Property Values Purpose
para projects / areas / resources / archives PARA classification
transfer connected / integrated / applied / internalized Transfer stage
distillation layer2 / layer3 / layer4 / layer5 Distillation stage
periodic_type daily / weekly / monthly / quarterly / yearly Note type

Relationship Modeling

Typed relationships using Dataview inline fields (placed in ## 🔗 Relations section):

- Based on: [based_on:: [[Source Note]]]
- Extends: [extends:: [[Related Concept]]]
- Applies to: [applies_to:: [[Active Project]]]

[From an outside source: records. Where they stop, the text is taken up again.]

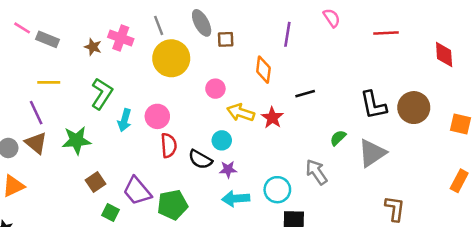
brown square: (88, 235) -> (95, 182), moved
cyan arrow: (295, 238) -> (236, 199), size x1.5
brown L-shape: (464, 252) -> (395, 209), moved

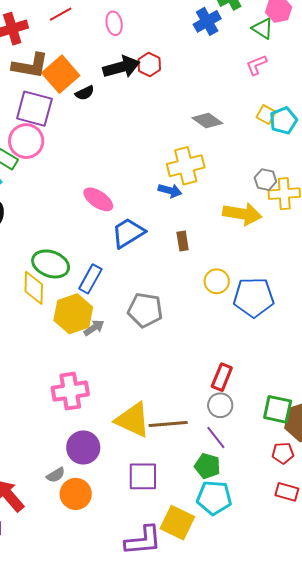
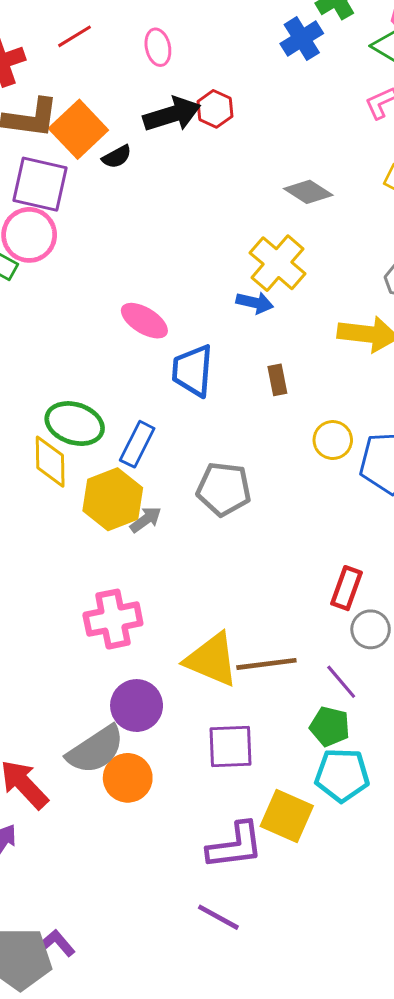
yellow cross: (186, 166) -> (277, 263), turned -33
blue trapezoid: (128, 233) -> (193, 371), turned -51
gray circle: (220, 405) -> (371, 629), moved
gray semicircle: (56, 475) -> (96, 750), size x2.0

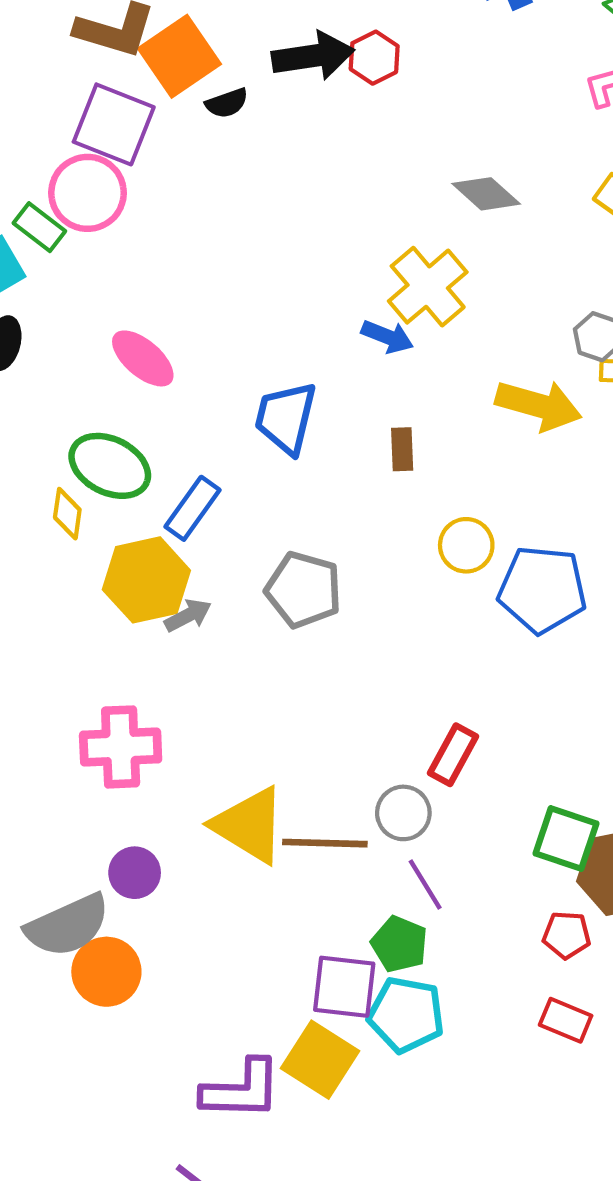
pink ellipse: (144, 321) -> (143, 358), moved
yellow diamond: (50, 462) -> (67, 514), size x0.7
gray circle: (371, 629) -> (403, 813), moved
purple circle: (137, 706) -> (135, 873), size x0.7
purple square: (231, 747) -> (344, 987), moved

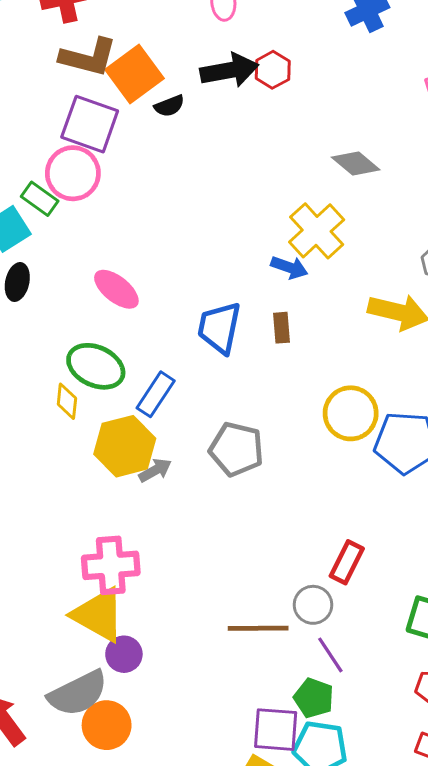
brown rectangle: (402, 449) -> (281, 328), moved
yellow circle: (466, 545) -> (351, 413), size x1.4
yellow triangle: (249, 825) -> (99, 615), moved

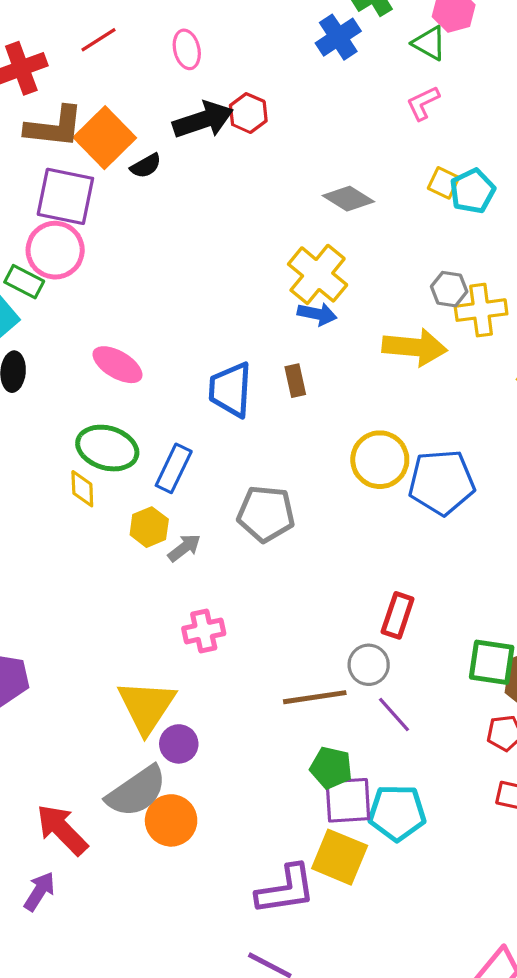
blue arrow: (289, 267) -> (317, 314), moved
yellow hexagon: (125, 446) -> (149, 527), size x0.6
pink cross: (111, 565) -> (204, 631), moved, size x0.7
yellow triangle: (99, 615) -> (147, 707), turned 42
green pentagon: (314, 698) -> (331, 768), moved

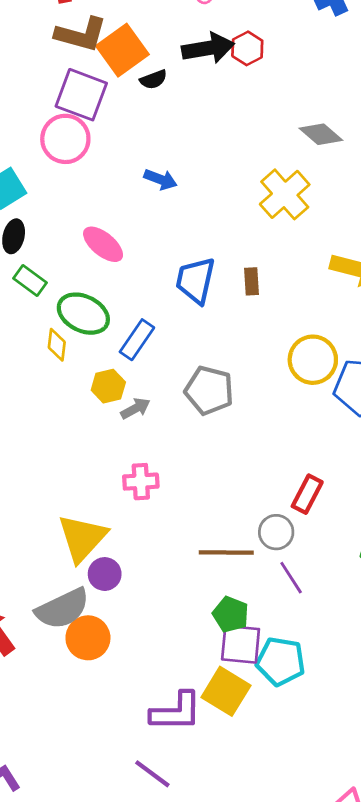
green rectangle: (24, 282) -> (30, 281), moved
blue arrow: (317, 314) -> (160, 179), moved

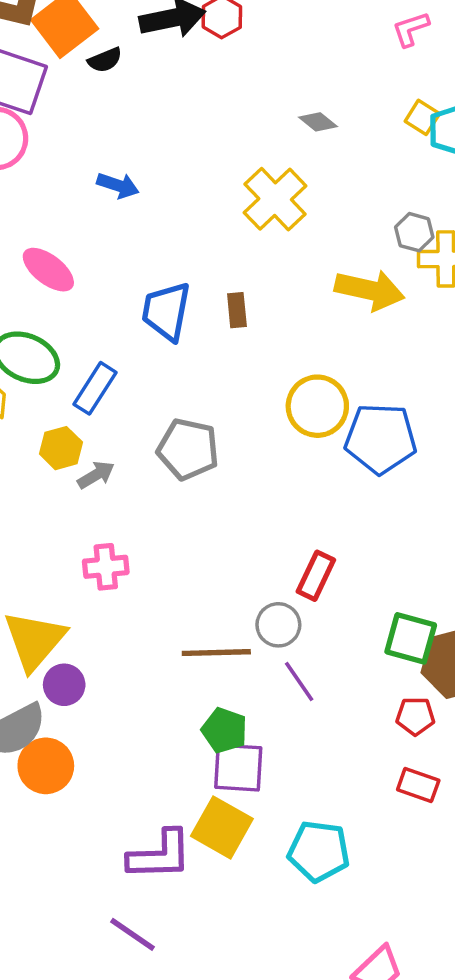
gray diamond: (321, 134) -> (318, 122), size x0.7
cyan pentagon: (281, 661) -> (319, 851), moved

6 core types: based_on, extends, applies_to, contradicts, depends_on, part_of

Transfer: connected = note has ≥3 typed relationships (auto-detectable).

Progressive Summarization

Apply compression based on actual usage, NOT upfront:

Layer Action Trigger
1 — Raw Keep as captured Initial capture
2 — Bold Bold key passages (20-30%) First time you use it
3 — Highlight Highlight best parts (5-10%) Second time you use it
4 — Summary Write executive summary Third time you use it
5 — Express Transform into output Fourth time you use it

Daily Workflow

  1. Capture in 9.Capture/ or daily note — quick, no overthinking
  2. Encode — add frontmatter (para, tags), move to PARA folder
  3. Transfer — add 3-7 typed relationships in ## 🔗 Relations
  4. Distill — only when you actually use the information
  5. Express — share top 1% in 5.Express/

Task Management

- [ ] Task description #project-tag 📅 2026-01-20
  • Create tasks in Daily Notes with project/area tags
  • Tasks auto-aggregate via TaskListByTag queries in project READMEs
  • Central task hub: TASK.md

System Rules

  • ALWAYS set the para property in note frontmatter
  • ALWAYS add topic tags matching the project/area README
  • NEVER create tasks without topic tags (won't aggregate)
  • ALWAYS add 3-7 typed relationships when transferring
  • NEVER distill upfront — wait until you actually use the information
  • NEVER commit sensitive information

Avoid: Over-classification, perfectionism, not archiving, premature distillation

References


Capture first, organize later. Organize by actionability, not topic. Link generously, express selectively.